Yes, actually, I know lots of photographers. I calibrate my screen, and I use a printer I chose specifically because they do a good job of frequent calibration. Most professional photographers do. But if you haven't noticed, with the availability of digital cameras a LOT of people took up photography. Hardware screen calibrators are still a niche item, nowhere near as popular as cameras. In particular, Panasonic doesn't make any still cameras that are likely to be used extensively by professionals, so it's likely that even fewer people who shoot Panasonic would calibrate their equipment.
Re: (Score:2)
The Canon inkjet on my desk is has a CcMmYK 6 color cartridge set loaded in it right now; the ink was sold as a 'photo color cartridge set'. For image format, TIFF with 32bit CMYK or CIE, or . . . well, you get the point. The extra color range means less banding even if I don't calibrate both the monitor and printer, but since I do photography as a hobby, why wouldn't I calibrate my monitor?
The printer, on the other hand, is just for proofs. I care less about how it's calibrated, and send the photos off for
Re: (Score:2)
The K in CMYK is not a "color."
Re: (Score:2)
Re: (Score:2)
But it must be treated as a colour, for computational purposes - it's represented by values at one extreme, as is white at the other extreme.
In other words, your statement is irrelevant to this discussion.
Re:Just say no to Gizmodo (Score:4, Interesting)
Ironically, the last paragraph at Gizmodo somewhat answers your question:
What's particularly neat about this new approach is that it can be used with any kind of sensor without modification; CMOS, CCD, or BSI. And the filters can be produced using the same materials and manufacturing processes in place today. Which means we'll probably be seeing this technology implemented on cameras sooner rather than later.
Re: (Score:2)
The problem is that the sensor system on a camera is not collecting an image destined for the human brain at a given moment. It's dumping data to best represent the original color spectrum that the human eye is able to sense, across the entire field of view of the sensor. As a result of that you are presented with an image via a screen or print, that allows you to look at any portion of the image and gather the approximate image that the sensor received.

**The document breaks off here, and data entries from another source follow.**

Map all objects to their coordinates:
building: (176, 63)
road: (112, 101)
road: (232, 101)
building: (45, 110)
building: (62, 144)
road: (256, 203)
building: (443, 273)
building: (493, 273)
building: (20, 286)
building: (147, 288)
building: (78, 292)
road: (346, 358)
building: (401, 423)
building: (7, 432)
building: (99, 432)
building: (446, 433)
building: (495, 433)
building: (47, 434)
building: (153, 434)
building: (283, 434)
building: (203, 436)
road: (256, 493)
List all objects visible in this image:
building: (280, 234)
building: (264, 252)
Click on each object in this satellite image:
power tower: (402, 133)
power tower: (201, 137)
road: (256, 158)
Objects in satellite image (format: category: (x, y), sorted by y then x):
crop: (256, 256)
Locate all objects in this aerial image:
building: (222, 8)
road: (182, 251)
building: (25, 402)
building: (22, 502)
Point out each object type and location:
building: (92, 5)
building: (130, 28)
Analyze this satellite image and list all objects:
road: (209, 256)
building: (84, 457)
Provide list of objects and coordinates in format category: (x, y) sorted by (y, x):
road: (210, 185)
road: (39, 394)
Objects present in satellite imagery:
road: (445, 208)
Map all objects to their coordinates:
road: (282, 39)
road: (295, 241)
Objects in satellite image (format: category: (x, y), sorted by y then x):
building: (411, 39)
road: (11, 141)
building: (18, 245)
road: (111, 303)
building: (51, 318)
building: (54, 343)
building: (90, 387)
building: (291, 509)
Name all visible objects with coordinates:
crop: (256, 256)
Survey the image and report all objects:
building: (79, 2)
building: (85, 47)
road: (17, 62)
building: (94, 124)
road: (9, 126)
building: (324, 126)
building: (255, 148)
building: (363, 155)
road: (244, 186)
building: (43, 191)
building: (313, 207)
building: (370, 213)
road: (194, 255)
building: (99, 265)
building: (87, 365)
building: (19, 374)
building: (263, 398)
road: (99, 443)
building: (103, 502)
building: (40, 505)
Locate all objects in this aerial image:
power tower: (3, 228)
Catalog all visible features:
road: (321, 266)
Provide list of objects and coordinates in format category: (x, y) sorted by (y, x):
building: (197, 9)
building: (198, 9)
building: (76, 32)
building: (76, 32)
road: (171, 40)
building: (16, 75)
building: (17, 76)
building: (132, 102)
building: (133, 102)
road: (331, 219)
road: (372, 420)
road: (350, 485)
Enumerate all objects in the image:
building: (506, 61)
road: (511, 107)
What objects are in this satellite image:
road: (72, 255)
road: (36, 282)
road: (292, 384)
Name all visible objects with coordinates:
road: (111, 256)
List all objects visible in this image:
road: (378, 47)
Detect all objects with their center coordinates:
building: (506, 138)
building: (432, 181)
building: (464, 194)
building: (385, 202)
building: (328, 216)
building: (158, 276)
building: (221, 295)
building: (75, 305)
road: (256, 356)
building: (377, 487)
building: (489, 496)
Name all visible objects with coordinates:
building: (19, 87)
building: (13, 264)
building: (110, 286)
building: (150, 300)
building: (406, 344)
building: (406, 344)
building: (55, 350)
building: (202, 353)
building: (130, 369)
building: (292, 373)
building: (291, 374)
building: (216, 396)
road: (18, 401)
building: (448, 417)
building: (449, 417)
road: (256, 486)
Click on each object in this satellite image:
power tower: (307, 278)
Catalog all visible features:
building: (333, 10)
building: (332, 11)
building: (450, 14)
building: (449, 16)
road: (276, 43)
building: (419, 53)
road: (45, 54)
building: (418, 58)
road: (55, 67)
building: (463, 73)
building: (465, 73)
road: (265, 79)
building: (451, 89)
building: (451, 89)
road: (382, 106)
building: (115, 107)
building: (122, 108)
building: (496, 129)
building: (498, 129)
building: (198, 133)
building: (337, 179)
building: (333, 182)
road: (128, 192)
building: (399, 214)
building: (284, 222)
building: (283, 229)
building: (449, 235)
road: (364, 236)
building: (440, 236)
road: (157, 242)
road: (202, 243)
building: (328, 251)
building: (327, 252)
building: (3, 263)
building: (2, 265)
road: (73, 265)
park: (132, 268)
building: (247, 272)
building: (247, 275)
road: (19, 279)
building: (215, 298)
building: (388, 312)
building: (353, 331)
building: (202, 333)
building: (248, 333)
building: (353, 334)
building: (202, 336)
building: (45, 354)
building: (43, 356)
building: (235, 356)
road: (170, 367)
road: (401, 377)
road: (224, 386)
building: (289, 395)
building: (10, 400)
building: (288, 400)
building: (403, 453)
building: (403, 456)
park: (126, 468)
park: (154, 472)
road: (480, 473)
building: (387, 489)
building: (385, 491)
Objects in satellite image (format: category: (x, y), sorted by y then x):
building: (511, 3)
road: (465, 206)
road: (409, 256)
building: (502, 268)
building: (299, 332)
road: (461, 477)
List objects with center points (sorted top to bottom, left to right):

A better question would be why don't we build displays
Re: (Score:2)
Re: (Score:2)
Re: (Score:2)
That's what the Bayer sensor does. But it can only go so far, because your brain can trick you into not noticing that there is something missing, but the same information missing in an actual photograph will be completely obvious.
Also, the human eye actually isn't all that sensitive in color. In low light, your eyes switch to more sensitive black-and-white receptors. So, "doing what the human eye does" would mean taking only B/W photographs in low light.
Re: (Score:2)
An f-stop here, an f-stop there, soon you're talking a big difference.
Backlit sensors, new CMOS technologies, this kind of filter, image stabilization, better image processing, etc.: it's the combination of these 1-2 f-stop advances that in aggregate has really pushed photography much further.
Re: (Score:2)
And to quote the PDF:
On a more technical note...
oversampling eliminates Bayer pattern problems. For example, conventional 8MPix sensors include only
4Mpix green, 2Mpix red and 2Mpix blue pixels, which are interpolated to 8Mpix R, G, B image. With pixel
oversampling, all pixels become true R, G, and B pixels. What’s more, based on Nyqvist theorem, you
actually need oversampling for good performance. For example, audio needs to be sampled at 44 kHz
to get good 22 kHz quality.
Now hands up who thinks that Canon will dump the consumer camera market?